Ustedes son la generación de la crisis por la pandemia y eso debe ser un salto hacia adelante, yo espero que todo el manejo del gobierno siga por donde viene hasta ahora, pues no tenemos los indicadores más graves y no ha llegado el pico; esto ha sido un factor de concientización y un grito de alarma de nosotros en relación a la forma como veníamos comportándonos en el pasado, desestimando la importancia de los demás, desestimando el medio ambiente, y desestimando la solidaridad, que finamente es lo que saca un país adelante. 

Siempre ha existido una unión alrededor de quienes tenemos la obligación de pensar distinto y de imaginarnos unos nuevos escenarios hacia futuro; y esa es la generación de ustedes, la generación de la tecnología que pueden hacer de ella la herramienta más importante de modernización, conocimiento e innovación para generar un valor agregado.
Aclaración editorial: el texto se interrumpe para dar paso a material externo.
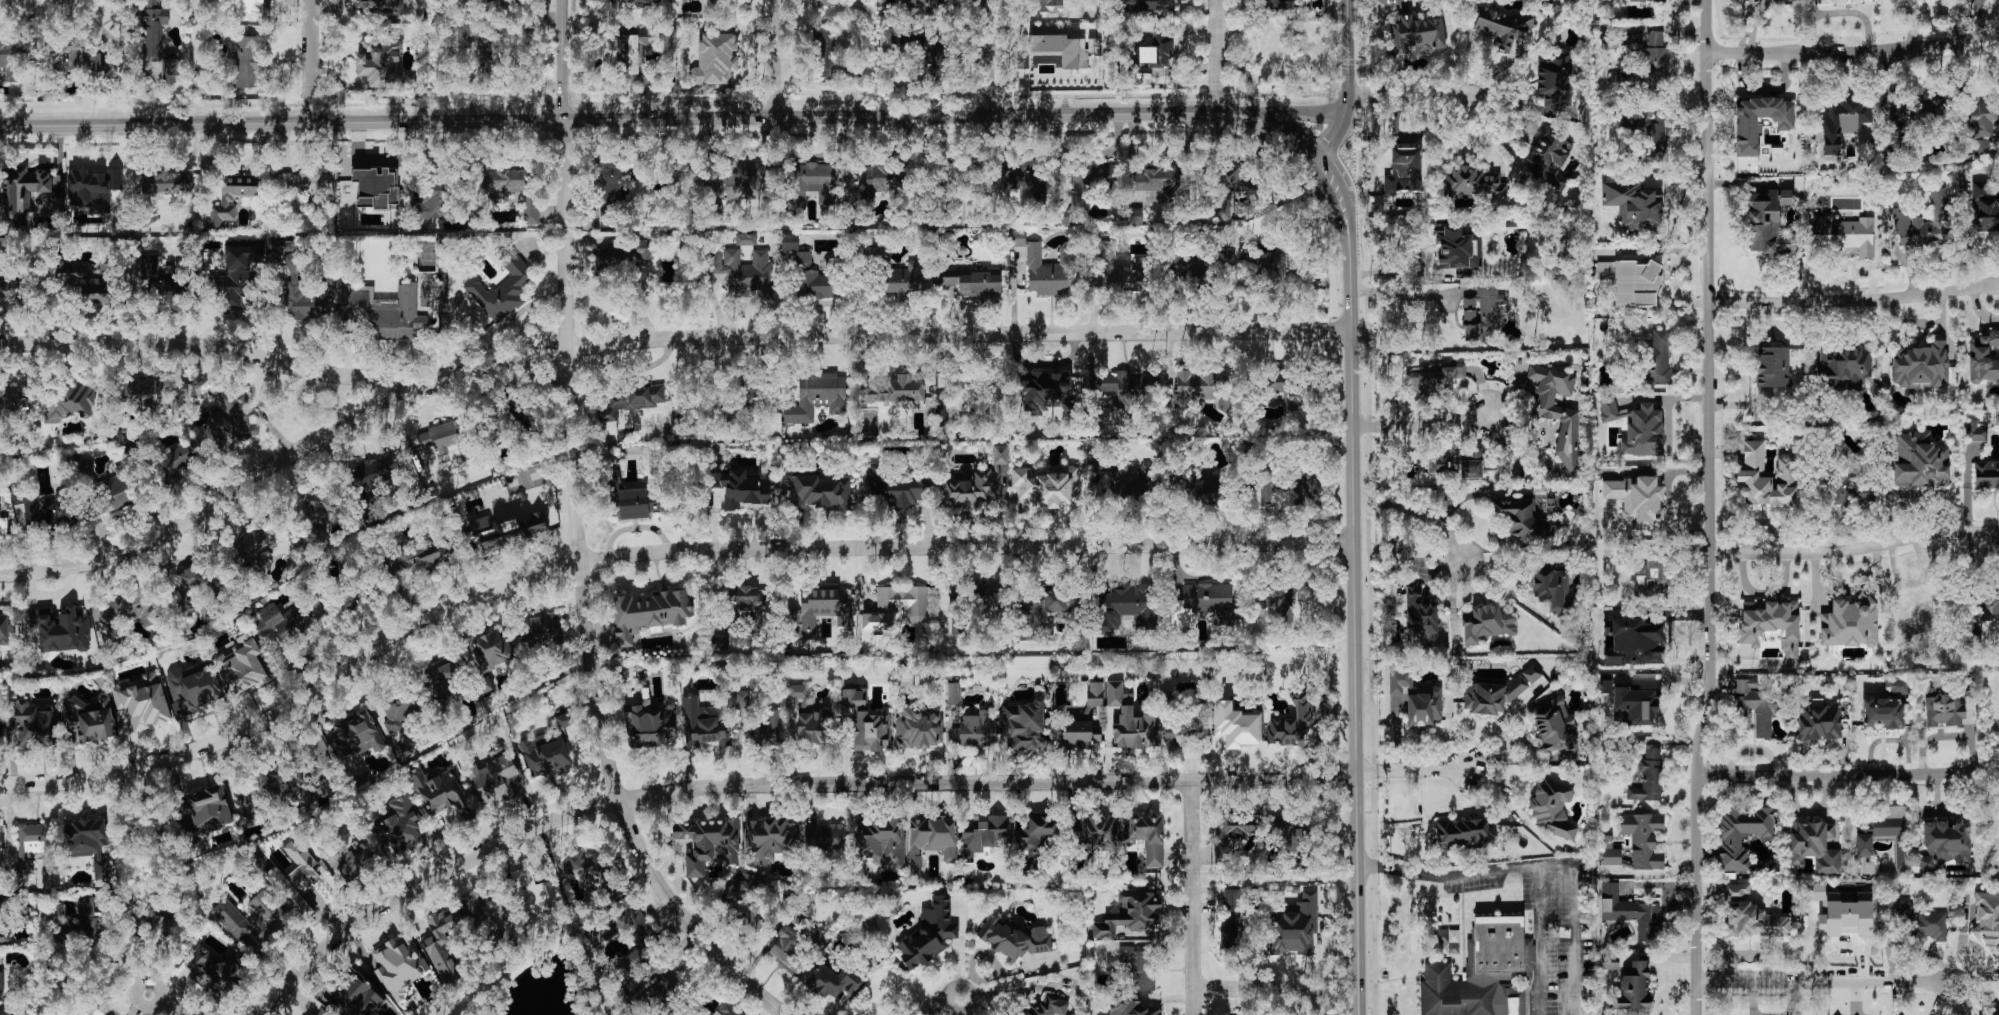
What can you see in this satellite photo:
road: (39, 0)
building: (643, 1)
building: (1647, 1)
building: (1836, 1)
road: (1390, 2)
building: (489, 3)
building: (823, 3)
building: (1277, 4)
building: (925, 5)
building: (1149, 5)
building: (379, 6)
building: (1048, 6)
building: (248, 7)
building: (1501, 26)
building: (1417, 35)
building: (158, 40)
building: (1061, 49)
building: (638, 50)
road: (1853, 52)
building: (824, 53)
building: (1154, 53)
building: (487, 54)
road: (1217, 55)
road: (988, 57)
road: (775, 58)
building: (716, 59)
building: (1021, 60)
building: (10, 61)
road: (563, 61)
building: (248, 62)
road: (313, 62)
building: (931, 62)
building: (78, 63)
building: (381, 63)
building: (1648, 65)
road: (1350, 81)
building: (1555, 82)
road: (1411, 96)
road: (1519, 105)
road: (1228, 111)
road: (1293, 111)
building: (1937, 112)
building: (1899, 115)
road: (609, 120)
building: (1759, 122)
building: (1840, 122)
building: (1648, 133)
building: (1982, 147)
road: (1322, 157)
building: (1546, 157)
building: (1403, 171)
building: (1021, 176)
building: (880, 178)
building: (1159, 180)
building: (1471, 181)
building: (743, 182)
building: (167, 183)
building: (811, 183)
building: (303, 184)
building: (504, 184)
building: (376, 186)
building: (94, 187)
building: (22, 190)
building: (611, 192)
building: (232, 199)
building: (434, 201)
building: (54, 202)
building: (1651, 203)
building: (1984, 209)
building: (531, 210)
building: (1134, 216)
building: (1768, 222)
building: (1923, 223)
building: (1843, 235)
building: (789, 242)
building: (281, 246)
building: (1459, 249)
building: (642, 252)
building: (611, 260)
building: (804, 260)
building: (179, 268)
building: (1048, 268)
building: (744, 271)
building: (1123, 272)
building: (237, 275)
building: (154, 276)
building: (89, 282)
building: (900, 282)
building: (973, 282)
building: (1631, 282)
building: (816, 284)
building: (503, 288)
building: (8, 291)
building: (307, 297)
road: (1404, 297)
road: (1854, 301)
building: (381, 312)
building: (1482, 314)
road: (883, 336)
road: (211, 348)
building: (1658, 356)
building: (1984, 358)
road: (1041, 366)
building: (1773, 367)
building: (1843, 367)
building: (1920, 367)
building: (1432, 380)
building: (1203, 388)
building: (1281, 391)
building: (896, 392)
building: (1047, 392)
building: (145, 394)
building: (817, 397)
building: (958, 398)
building: (631, 400)
building: (15, 401)
building: (68, 401)
building: (1557, 411)
building: (233, 416)
road: (1422, 426)
building: (1636, 427)
building: (1975, 432)
building: (442, 440)
building: (1000, 455)
building: (1919, 461)
building: (178, 462)
building: (1455, 463)
building: (1497, 466)
building: (1986, 474)
building: (1766, 478)
building: (1122, 484)
building: (899, 486)
building: (1290, 487)
building: (1047, 488)
building: (971, 490)
building: (1850, 490)
building: (746, 492)
building: (113, 493)
building: (819, 493)
building: (1637, 500)
road: (218, 503)
building: (637, 504)
road: (1708, 508)
building: (46, 511)
building: (318, 513)
road: (1420, 517)
building: (21, 519)
building: (1524, 519)
building: (3, 527)
building: (507, 530)
building: (254, 547)
road: (1853, 547)
road: (652, 552)
building: (190, 576)
building: (1653, 576)
building: (1553, 588)
building: (979, 597)
road: (1511, 597)
building: (746, 599)
road: (587, 600)
building: (1273, 603)
building: (1203, 604)
building: (1128, 606)
building: (1990, 607)
building: (917, 609)
building: (128, 610)
building: (819, 611)
building: (649, 614)
building: (1043, 614)
building: (1421, 618)
building: (280, 621)
building: (960, 622)
building: (1487, 623)
building: (1850, 623)
building: (1771, 624)
building: (4, 630)
building: (62, 631)
building: (540, 631)
road: (1358, 631)
building: (719, 642)
building: (1634, 642)
building: (492, 650)
building: (241, 665)
building: (445, 679)
building: (194, 686)
building: (1896, 686)
building: (1498, 693)
building: (953, 694)
building: (1095, 694)
building: (854, 698)
building: (1416, 698)
building: (744, 700)
building: (142, 701)
building: (1637, 705)
building: (1754, 707)
building: (1944, 708)
building: (1882, 713)
building: (810, 718)
building: (90, 719)
building: (564, 720)
building: (1129, 720)
building: (0, 721)
building: (1819, 721)
building: (399, 722)
building: (33, 724)
building: (703, 724)
building: (1293, 724)
building: (647, 725)
building: (1025, 725)
building: (1235, 726)
building: (1554, 726)
road: (1489, 727)
building: (917, 729)
building: (764, 730)
building: (871, 731)
building: (975, 731)
building: (1187, 732)
building: (357, 736)
building: (548, 758)
road: (1411, 769)
road: (1846, 774)
building: (1649, 777)
road: (778, 785)
building: (438, 791)
building: (250, 803)
building: (1551, 808)
building: (400, 827)
building: (1240, 827)
building: (1094, 834)
building: (1287, 834)
building: (1465, 834)
building: (1884, 834)
building: (983, 835)
building: (1037, 835)
building: (1741, 835)
building: (825, 837)
building: (1147, 837)
building: (1994, 838)
building: (769, 839)
building: (1, 840)
building: (1643, 840)
building: (882, 841)
building: (709, 843)
building: (88, 844)
building: (33, 845)
building: (1814, 846)
building: (1611, 857)
building: (353, 865)
road: (1558, 865)
building: (583, 867)
road: (1450, 876)
building: (295, 880)
building: (1737, 889)
building: (537, 895)
road: (1194, 898)
building: (743, 903)
building: (1231, 907)
building: (1631, 913)
building: (1839, 913)
building: (480, 914)
building: (1130, 916)
building: (252, 920)
building: (1987, 920)
building: (75, 921)
building: (1757, 921)
building: (1922, 922)
building: (637, 927)
building: (1295, 927)
building: (929, 934)
building: (1013, 938)
building: (1231, 939)
building: (441, 947)
building: (789, 952)
building: (399, 967)
building: (1139, 967)
building: (216, 971)
building: (1484, 973)
building: (833, 982)
road: (1825, 984)
building: (1, 985)
building: (1633, 987)
road: (1249, 989)
road: (163, 990)
building: (661, 992)
building: (361, 993)
road: (937, 1005)
road: (950, 1007)
building: (1046, 1007)
building: (1130, 1007)
road: (174, 1008)
building: (93, 1009)
building: (4, 1010)
building: (727, 1010)
building: (324, 1013)
building: (17, 1014)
Ello facilita la democracia participativa, la creación de consensos, y sobre todo, la producción de ideas nuevas; lo que sigue importando acá es la fuerza de las ideas distintas, pero los productores de ideas son ustedes. Este país, más que nunca, requiere ideas nuevas, no se compren ese discurso de la polarización política y el sectarismo en el que cayeron sus abuelos; tenemos una Constitución que abre una gran baraja para sectores que nunca han tenido representación. Estoy seguro que de aquí va a salir una nueva generación y ustedes son los protagonistas de esos escenarios de la Colombia del futuro.